Summary: If an employee resigns in response to a trivial act (which they consider the ‘last straw’) is previous conduct by an employer still relevant when deciding whether the employee has been (constructively) unfairly dismissed?
Yes, held the EAT in Williams v Alderman Davies Church in Wales Primary School (available here).
Background: In order to succeed in a claim of constructive unfair dismissal, an employee has to show that the employer has fundamentally breached a term of their contract of employment. This is often the implied duty of trust and confidence. The “last straw” doctrine allows an employee to rely on a series of breaches over a period of time which together amount to a breach of trust and confidence. In previous case law, it has been decided that the last straw must not be something totally innocuous and that it must contribute something to the breach, although this may be insignificant.
Facts: Mr Williams was a teacher in Alderman Davies Church in Wales Primary school. Allegations were made against him relating to a child protection matter. He was suspended but not given any details of the allegations against him. (He was only much later informed that the allegation was that he had manhandled a child).
A Social Services investigation decided that no further action should be taken and Mr Williams was allowed to return to school, but not to teaching duties while the school carried out its own investigation. He was still not at this stage given full details of the allegation he was facing and went off sick with stress. Whilst on sick leave he raised a grievance in relation to the handling of the whole process. This was not upheld by the school.

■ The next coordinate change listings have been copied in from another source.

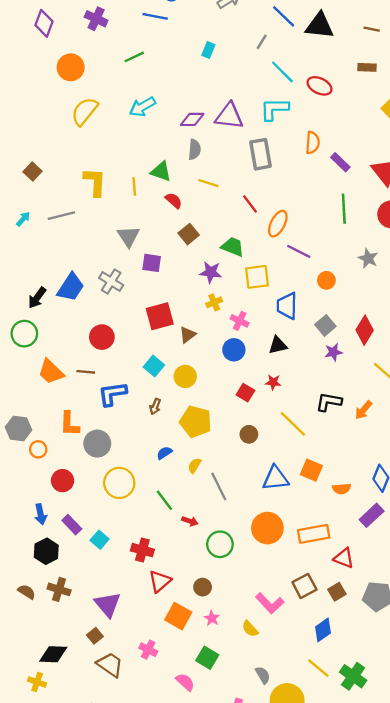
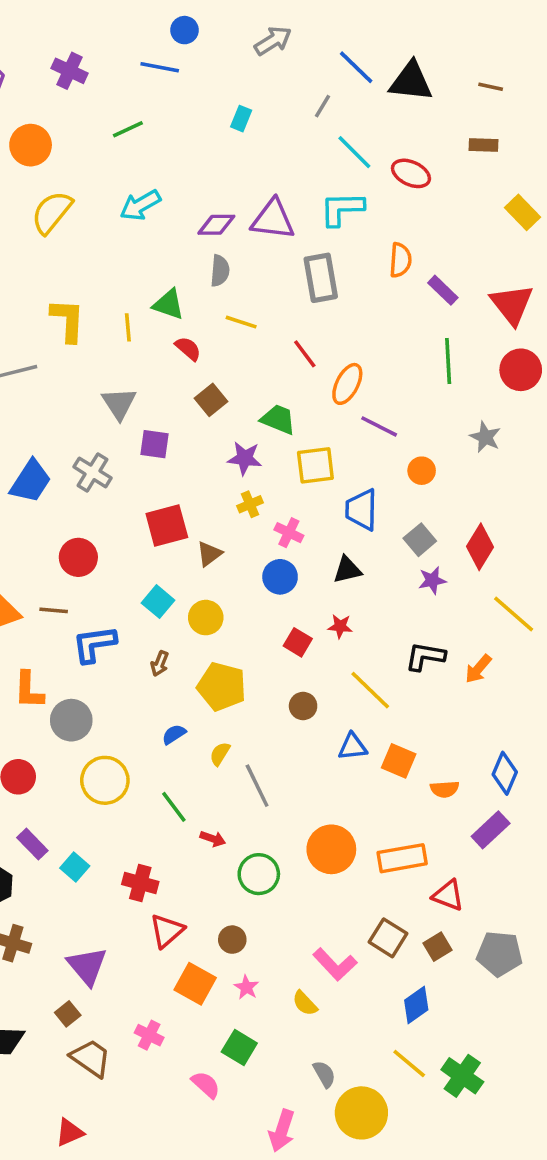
blue triangle: (276, 478) -> (353, 747), moved, size x0.7
brown square: (304, 586) -> (388, 938), turned -30

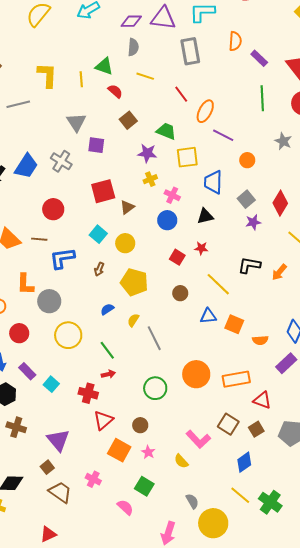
red arrow: (213, 839) -> (108, 374), moved, turned -32

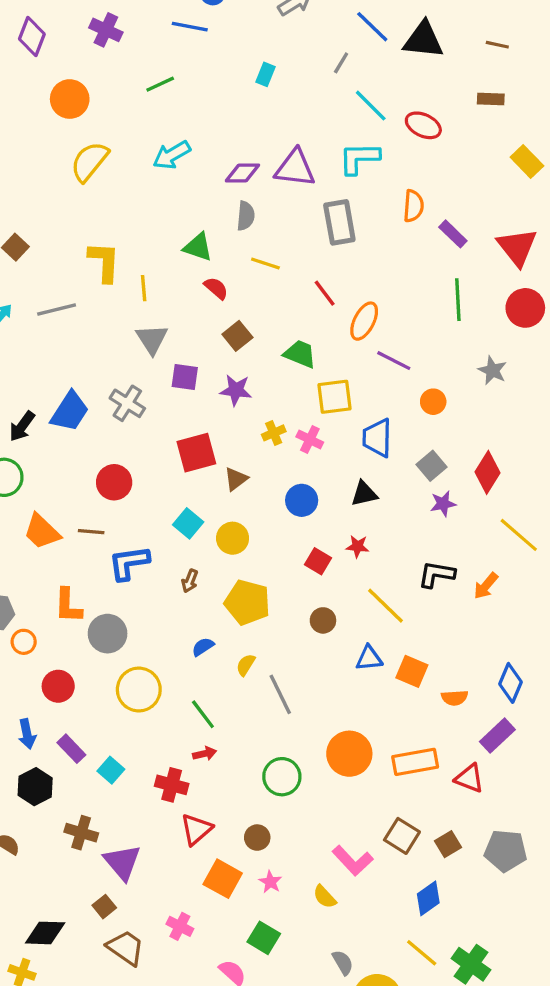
yellow line: (81, 79) -> (144, 288), moved
purple star: (147, 153) -> (236, 390), moved
pink cross: (172, 195) -> (310, 439), moved
red triangle: (262, 400) -> (469, 778), moved
brown cross: (16, 427) -> (81, 833), moved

The school discovered that after Mr Williams was suspended he downloaded numerous documents from the school, breaching their data protection policy and therefore decided to re-suspend him and launch a second investigation. One document had been shared between Mr Williams and his fellow teacher Mrs Sydenham; who was also the school’s trade union representative.
The school commenced disciplinary proceedings against both Mr Williams and Mrs Sydenham. When Mr Williams told the school he wished to speak to Mrs Sydenham, the school refused his request. Mr Williams then resigned, citing the reason as the refusal to allow him to contact Mrs Sydenham, his union representative, and the last straw.
Mr Willams brought claims in the Tribunal, including for unfair constructive dismissal.
The Tribunal was highly critical of the school but decided that Mr Williams’ claim for constructive unfair dismissal must fail because the “last straw” (refusal to allow him to contact Mrs Sydenham) was not unreasonable given the ongoing disciplinary investigation and, therefore, was ‘innocuous’ or trivial. Mr Williams appealed.
The EAT allowed the appeal. It decided that, “so long as there has been conduct which amounts to a fundamental breach, the breach has not been affirmed, and the employee does resign at least partly in response to it, constructive dismissal is made out. That is so, even if other, more recent, conduct has also contributed to the decision to resign.”
The EAT held that the Tribunal had wrongly assumed that the last event in time, the refusal to allow Mr Williams to contact his union representative, was the last straw. They therefore failed to consider whether the earlier conduct itself established a fundamental breach, which had not been affirmed, and which also subsequently contributed to the decision to resign.
Implications: The case provides useful guidance around the scope of the “last straw” doctrine and acts as a reminder to employers that despite an employee relying on an innocuous triggering event, constructive dismissal may be established. This will depend on prior conduct which contributed to the employee’s decision to resign, provided the employee has not affirmed any breach of the implied term of trust and confidence.